Dataset excerpts:
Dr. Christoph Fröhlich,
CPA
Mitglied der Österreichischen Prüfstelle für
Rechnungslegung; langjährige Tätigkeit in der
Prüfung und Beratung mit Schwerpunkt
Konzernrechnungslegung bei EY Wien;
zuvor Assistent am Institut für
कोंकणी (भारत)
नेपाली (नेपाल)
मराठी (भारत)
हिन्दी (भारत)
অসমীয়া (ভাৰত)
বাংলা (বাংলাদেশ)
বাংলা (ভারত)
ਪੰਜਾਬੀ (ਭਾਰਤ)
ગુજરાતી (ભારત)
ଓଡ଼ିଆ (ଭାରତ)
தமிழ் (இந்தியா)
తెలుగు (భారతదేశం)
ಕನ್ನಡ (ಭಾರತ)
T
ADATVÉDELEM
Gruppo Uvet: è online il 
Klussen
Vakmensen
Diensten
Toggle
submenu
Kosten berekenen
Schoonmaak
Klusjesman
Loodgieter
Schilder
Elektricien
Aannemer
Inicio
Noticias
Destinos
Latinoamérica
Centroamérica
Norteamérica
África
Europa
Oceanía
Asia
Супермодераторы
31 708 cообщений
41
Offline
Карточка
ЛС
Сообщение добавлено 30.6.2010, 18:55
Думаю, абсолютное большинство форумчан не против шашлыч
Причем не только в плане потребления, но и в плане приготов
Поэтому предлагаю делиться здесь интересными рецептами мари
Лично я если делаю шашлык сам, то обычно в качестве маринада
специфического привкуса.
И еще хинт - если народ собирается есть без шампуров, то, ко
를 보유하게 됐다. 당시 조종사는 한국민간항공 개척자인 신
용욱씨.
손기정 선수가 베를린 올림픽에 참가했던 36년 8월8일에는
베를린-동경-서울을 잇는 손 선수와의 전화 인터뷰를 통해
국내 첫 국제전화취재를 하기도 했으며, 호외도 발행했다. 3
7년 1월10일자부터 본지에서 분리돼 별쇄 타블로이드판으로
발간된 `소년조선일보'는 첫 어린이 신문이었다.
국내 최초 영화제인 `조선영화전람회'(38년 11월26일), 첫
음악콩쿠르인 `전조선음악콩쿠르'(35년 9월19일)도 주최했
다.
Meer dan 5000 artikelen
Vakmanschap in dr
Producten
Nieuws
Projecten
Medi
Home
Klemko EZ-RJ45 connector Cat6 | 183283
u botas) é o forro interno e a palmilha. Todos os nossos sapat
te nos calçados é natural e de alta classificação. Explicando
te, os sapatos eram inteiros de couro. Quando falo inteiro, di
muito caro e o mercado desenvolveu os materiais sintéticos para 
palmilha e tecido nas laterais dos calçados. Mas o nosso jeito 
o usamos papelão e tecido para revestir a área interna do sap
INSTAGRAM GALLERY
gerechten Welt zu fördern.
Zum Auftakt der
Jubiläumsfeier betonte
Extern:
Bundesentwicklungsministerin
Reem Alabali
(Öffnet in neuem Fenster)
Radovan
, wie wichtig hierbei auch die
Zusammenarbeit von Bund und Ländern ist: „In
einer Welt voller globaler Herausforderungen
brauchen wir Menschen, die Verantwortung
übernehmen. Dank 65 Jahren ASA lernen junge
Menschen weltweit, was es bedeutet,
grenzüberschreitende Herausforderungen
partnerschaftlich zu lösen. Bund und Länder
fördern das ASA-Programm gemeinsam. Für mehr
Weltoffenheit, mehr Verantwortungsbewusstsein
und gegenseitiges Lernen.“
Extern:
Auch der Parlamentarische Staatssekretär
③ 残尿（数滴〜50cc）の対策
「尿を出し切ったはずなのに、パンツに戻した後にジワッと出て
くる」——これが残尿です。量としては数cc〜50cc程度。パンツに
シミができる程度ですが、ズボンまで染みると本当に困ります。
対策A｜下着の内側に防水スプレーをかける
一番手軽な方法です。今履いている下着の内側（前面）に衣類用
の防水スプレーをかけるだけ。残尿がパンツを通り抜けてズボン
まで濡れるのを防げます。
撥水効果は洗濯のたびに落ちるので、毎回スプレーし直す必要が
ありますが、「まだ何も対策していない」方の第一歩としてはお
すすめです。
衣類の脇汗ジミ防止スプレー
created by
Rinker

### [Brief]
Reproduce every record, matching each line exactly.

### [Solution]
Dr. Christoph Fröhlich,
CPA
Mitglied der Österreichischen Prüfstelle für
Rechnungslegung; langjährige Tätigkeit in der
Prüfung und Beratung mit Schwerpunkt
Konzernrechnungslegung bei EY Wien;
zuvor Assistent am Institut für
कोंकणी (भारत)
नेपाली (नेपाल)
मराठी (भारत)
हिन्दी (भारत)
অসমীয়া (ভাৰত)
বাংলা (বাংলাদেশ)
বাংলা (ভারত)
ਪੰਜਾਬੀ (ਭਾਰਤ)
ગુજરાતી (ભારત)
ଓଡ଼ିଆ (ଭାରତ)
தமிழ் (இந்தியா)
తెలుగు (భారతదేశం)
ಕನ್ನಡ (ಭಾರತ)
T
ADATVÉDELEM
Gruppo Uvet: è online il 
Klussen
Vakmensen
Diensten
Toggle
submenu
Kosten berekenen
Schoonmaak
Klusjesman
Loodgieter
Schilder
Elektricien
Aannemer
Inicio
Noticias
Destinos
Latinoamérica
Centroamérica
Norteamérica
África
Europa
Oceanía
Asia
Супермодераторы
31 708 cообщений
41
Offline
Карточка
ЛС
Сообщение добавлено 30.6.2010, 18:55
Думаю, абсолютное большинство форумчан не против шашлыч
Причем не только в плане потребления, но и в плане приготов
Поэтому предлагаю делиться здесь интересными рецептами мари
Лично я если делаю шашлык сам, то обычно в качестве маринада
специфического привкуса.
И еще хинт - если народ собирается есть без шампуров, то, ко
를 보유하게 됐다. 당시 조종사는 한국민간항공 개척자인 신
용욱씨.
손기정 선수가 베를린 올림픽에 참가했던 36년 8월8일에는
베를린-동경-서울을 잇는 손 선수와의 전화 인터뷰를 통해
국내 첫 국제전화취재를 하기도 했으며, 호외도 발행했다. 3
7년 1월10일자부터 본지에서 분리돼 별쇄 타블로이드판으로
발간된 `소년조선일보'는 첫 어린이 신문이었다.
국내 최초 영화제인 `조선영화전람회'(38년 11월26일), 첫
음악콩쿠르인 `전조선음악콩쿠르'(35년 9월19일)도 주최했
다.
Meer dan 5000 artikelen
Vakmanschap in dr
Producten
Nieuws
Projecten
Medi
Home
Klemko EZ-RJ45 connector Cat6 | 183283
u botas) é o forro interno e a palmilha. Todos os nossos sapat
te nos calçados é natural e de alta classificação. Explicando
te, os sapatos eram inteiros de couro. Quando falo inteiro, di
muito caro e o mercado desenvolveu os materiais sintéticos para 
palmilha e tecido nas laterais dos calçados. Mas o nosso jeito 
o usamos papelão e tecido para revestir a área interna do sap
INSTAGRAM GALLERY
gerechten Welt zu fördern.
Zum Auftakt der
Jubiläumsfeier betonte
Extern:
Bundesentwicklungsministerin
Reem Alabali
(Öffnet in neuem Fenster)
Radovan
, wie wichtig hierbei auch die
Zusammenarbeit von Bund und Ländern ist: „In
einer Welt voller globaler Herausforderungen
brauchen wir Menschen, die Verantwortung
übernehmen. Dank 65 Jahren ASA lernen junge
Menschen weltweit, was es bedeutet,
grenzüberschreitende Herausforderungen
partnerschaftlich zu lösen. Bund und Länder
fördern das ASA-Programm gemeinsam. Für mehr
Weltoffenheit, mehr Verantwortungsbewusstsein
und gegenseitiges Lernen.“
Extern:
Auch der Parlamentarische Staatssekretär
③ 残尿（数滴〜50cc）の対策
「尿を出し切ったはずなのに、パンツに戻した後にジワッと出て
くる」——これが残尿です。量としては数cc〜50cc程度。パンツに
シミができる程度ですが、ズボンまで染みると本当に困ります。
対策A｜下着の内側に防水スプレーをかける
一番手軽な方法です。今履いている下着の内側（前面）に衣類用
の防水スプレーをかけるだけ。残尿がパンツを通り抜けてズボン
まで濡れるのを防げます。
撥水効果は洗濯のたびに落ちるので、毎回スプレーし直す必要が
ありますが、「まだ何も対策していない」方の第一歩としてはお
すすめです。
衣類の脇汗ジミ防止スプレー
created by
Rinker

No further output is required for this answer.